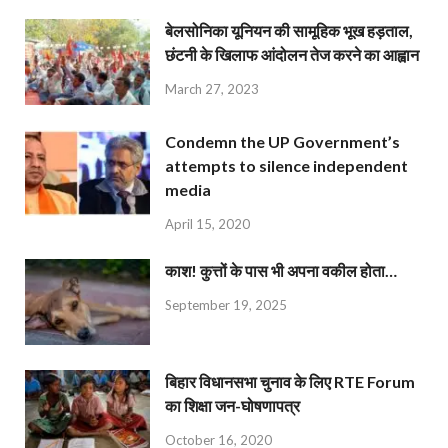
बेलसोनिका यूनियन की सामूहिक भूख हड़ताल,
छंटनी के खिलाफ आंदोलन तेज करने का आह्वान
March 27, 2023
Condemn the UP Government’s
attempts to silence independent
media
April 15, 2020
काश! कुत्तों के पास भी अपना वकील होता…
September 19, 2025
बिहार विधानसभा चुनाव के लिए RTE Forum
का शिक्षा जन-घोषणापत्र
October 16, 2020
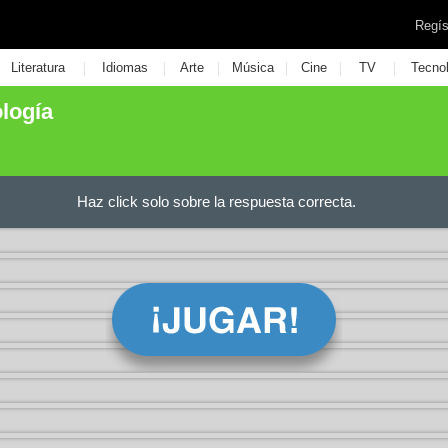
Regís
|
|
|
|
|
|
Literatura
Idiomas
Arte
Música
Cine
TV
Tecno
ología
Haz click solo sobre la respuesta correcta.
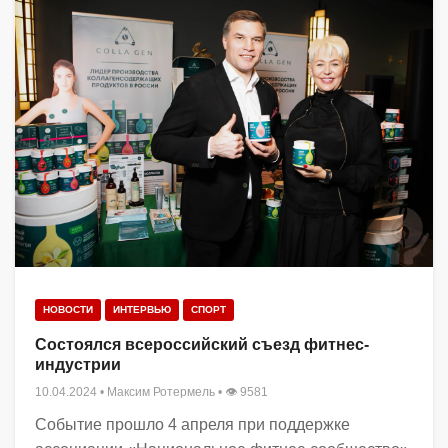
НОВОСТИ
ИНТЕРВЬЮ
СПОРТ
Состоялся всероссийский съезд фитнес-
индустрии
10.04.2024
•
Максим Ротермель
• 👁 9581
Событие прошло 4 апреля при поддержке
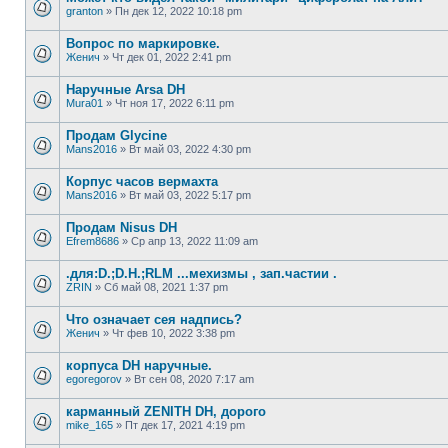
granton
»
Пн дек 12, 2022 10:18 pm
Вопрос по маркировке.
Женич
»
Чт дек 01, 2022 2:41 pm
Наручные Arsa DH
Mura01
»
Чт ноя 17, 2022 6:11 pm
Продам Glycine
Mans2016
»
Вт май 03, 2022 4:30 pm
Корпус часов вермахта
Mans2016
»
Вт май 03, 2022 5:17 pm
Продам Nisus DH
Efrem8686
»
Ср апр 13, 2022 11:09 am
.для:D.;D.H.;RLM ...мехизмы , зап.частии .
ZRIN
»
Сб май 08, 2021 1:37 pm
Что означает сея надпись?
Женич
»
Чт фев 10, 2022 3:38 pm
корпуса DH наручные.
egoregorov
»
Вт сен 08, 2020 7:17 am
карманный ZENITH DH, дорого
mike_165
»
Пт дек 17, 2021 4:19 pm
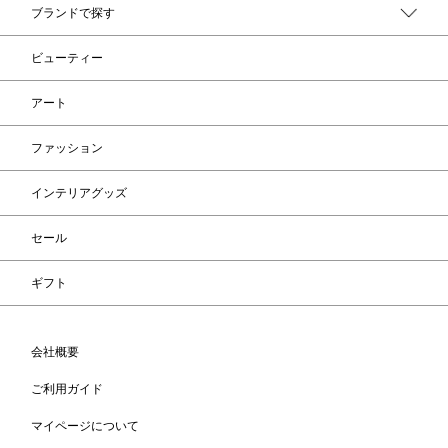
ブランドで探す
ビューティー
アート
ファッション
インテリアグッズ
セール
ギフト
会社概要
ご利用ガイド
マイページについて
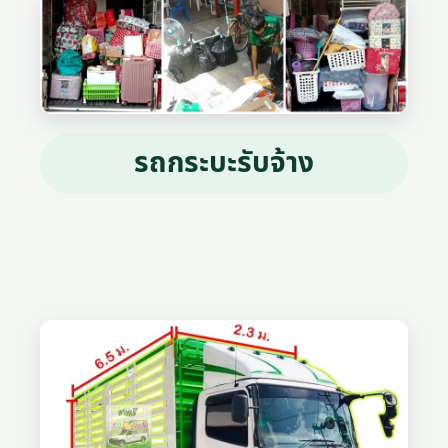
รถกระบะรับจ้าง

---*---

TASK STATEMENT:
Give back only the lines from the one that carries "Продам Glycine" through the final line above, both included. Drop all pictures.

EXPECTED ANSWER:
Продам Glycine
Mans2016
»
Вт май 03, 2022 4:30 pm
Корпус часов вермахта
Mans2016
»
Вт май 03, 2022 5:17 pm
Продам Nisus DH
Efrem8686
»
Ср апр 13, 2022 11:09 am
.для:D.;D.H.;RLM ...мехизмы , зап.частии .
ZRIN
»
Сб май 08, 2021 1:37 pm
Что означает сея надпись?
Женич
»
Чт фев 10, 2022 3:38 pm
корпуса DH наручные.
egoregorov
»
Вт сен 08, 2020 7:17 am
карманный ZENITH DH, дорого
mike_165
»
Пт дек 17, 2021 4:19 pm
ブランドで探す
ビューティー
アート
ファッション
インテリアグッズ
セール
ギフト
会社概要
ご利用ガイド
マイページについて
รถกระบะรับจ้าง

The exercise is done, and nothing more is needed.